As telehealth and telemedicine evolve and become the new normal, Electronic Health Records (EHRs) will start allowing organizations to lower costs and improve efficiency at the same time. With EHRs, providers can save thousands of dollars by reducing everything from paper to personnel. Plus, office visits can be reduced, making life easier for both patients and doctors as patients can view, discuss, and update EHRs from the comfort of their own homes.
An Electronic Health Record generally includes a patient’s contact information, other relevant healthcare professionals, insurance information, family history, allergies, vaccinations, conditions and health history, medications, hospitalization records, and surgery/procedure history. They must be compliant with CMS and HIPAA and must meet certain technical capabilities.
You may hear the term “EMR,” or “Electronic Medical Record.” EMRs and EHRs are essentially the same thing, but government entities use the term EHR. Some of the major EHR systems that hospitals and large provider groups use are Epic Systems Corporation, Cerner Corporation, Allscripts, Meditech, AthenaHealth, and eClinicalWorks.
We are increasingly seeing disappointment in how much time doctors are actually spending with patients. New technologies can backfire in this way because they are allowing doctors to pay more attention to the records and information on the computer screen than the patient sitting in front of them.
However, as these technologies improve, doctors will be able to spend less time discussing medical history and more time discussing current conditions. Doctors may even start allowing patients to submit medical information electronically before even getting to the doctor’s office, saving time and money for all parties. If the doctor already knows about your conditions and concerns before you even walk through the door, the practice can be fully prepared to provide high-quality care.

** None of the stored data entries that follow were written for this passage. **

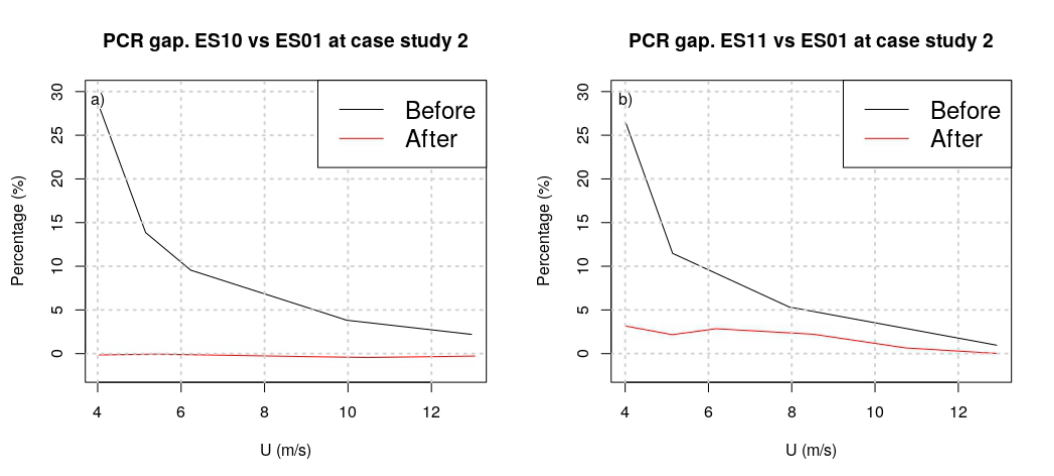
Figure 12. PCR gap reduction after calibration for turbines ES10 ( a ) and ES11 ( b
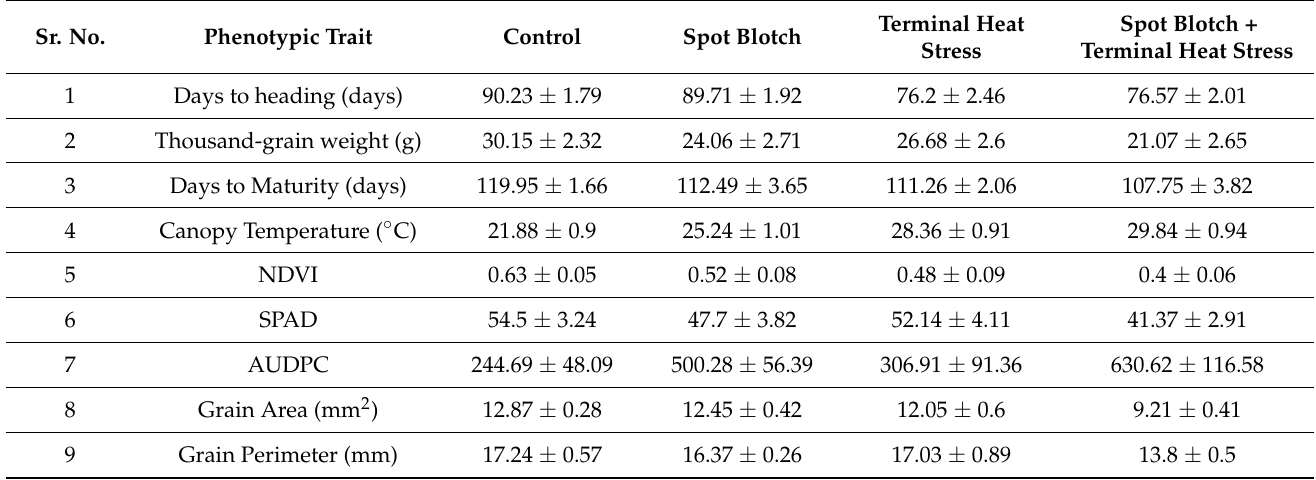
Table 1. Effect of biotic and abiotic stress on the performance of nine traits in wheat.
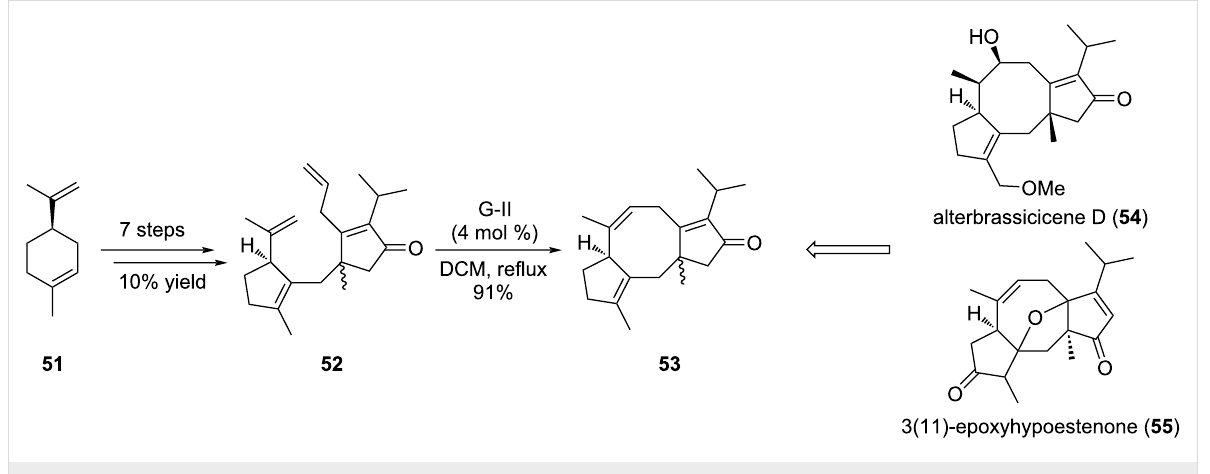
Scheme 8: Synthesis of tricyclic core structure of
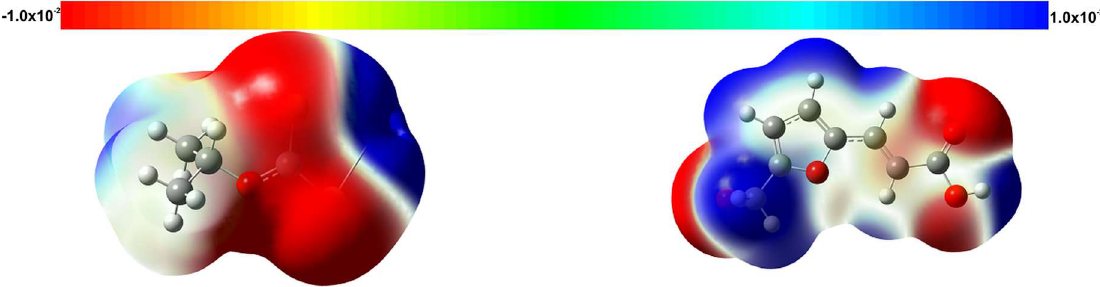
Figure 2. The MEPs of Na-iPrX (left) and HMFA (right) with energy bar in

The financial industry went digital years ago. We don’t just mean credit cards and ATMs – think about how today, you can visit a small business run out of a tent and pay by credit card. How are you able to do that? Most of the time, small companies have tablets with “Square,” a credit card processing device. Cash is becoming obsolete as you can pay by card almost everywhere!
Plus, services like Apple Pay are storing financial information in the cloud. Eventually, the same thing will have to happen to healthcare. The industry has to catch up!
Having healthcare data in the cloud also makes it easier for providers to share information. Those with coordinated care models can easily transfer data among physicians, pharmacists, dentists, etc. We may have a future without physical scanning and mailing. Instead, there may be shared data networks among provider groups.
While modern technologies are not perfect by any means, they can help avoid human error. For starters, not everyone has perfect handwriting. If a doctor quickly scribbles a note and then asks someone else to add it to a record, the data may be transferred incorrectly. If the doctor can enter it into an EHR from the start, everyone can have access to it and not have to worry about errors. Plus, if everyone has access (via the cloud) to medical data, it can help doctors avoid performing unnecessary tests or spending too much time asking about medical history – the information is all there.